**Work to be completed**:
Write out all of the lines below, exactly and completely.

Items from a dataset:
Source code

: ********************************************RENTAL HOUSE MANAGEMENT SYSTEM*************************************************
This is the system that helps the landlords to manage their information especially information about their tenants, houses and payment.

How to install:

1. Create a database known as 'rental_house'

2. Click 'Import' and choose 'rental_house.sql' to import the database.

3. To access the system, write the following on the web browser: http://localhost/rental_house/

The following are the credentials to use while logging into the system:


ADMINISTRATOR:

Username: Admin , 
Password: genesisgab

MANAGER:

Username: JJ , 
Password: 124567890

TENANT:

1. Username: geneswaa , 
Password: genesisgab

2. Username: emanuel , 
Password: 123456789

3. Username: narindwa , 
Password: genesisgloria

**Response below**:
Source code

: ********************************************RENTAL HOUSE MANAGEMENT SYSTEM*************************************************
This is the system that helps the landlords to manage their information especially information about their tenants, houses and payment.

How to install:

1. Create a database known as 'rental_house'

2. Click 'Import' and choose 'rental_house.sql' to import the database.

3. To access the system, write the following on the web browser: http://localhost/rental_house/

The following are the credentials to use while logging into the system:


ADMINISTRATOR:

Username: Admin , 
Password: genesisgab

MANAGER:

Username: JJ , 
Password: 124567890

TENANT:

1. Username: geneswaa , 
Password: genesisgab

2. Username: emanuel , 
Password: 123456789

3. Username: narindwa , 
Password: genesisgloria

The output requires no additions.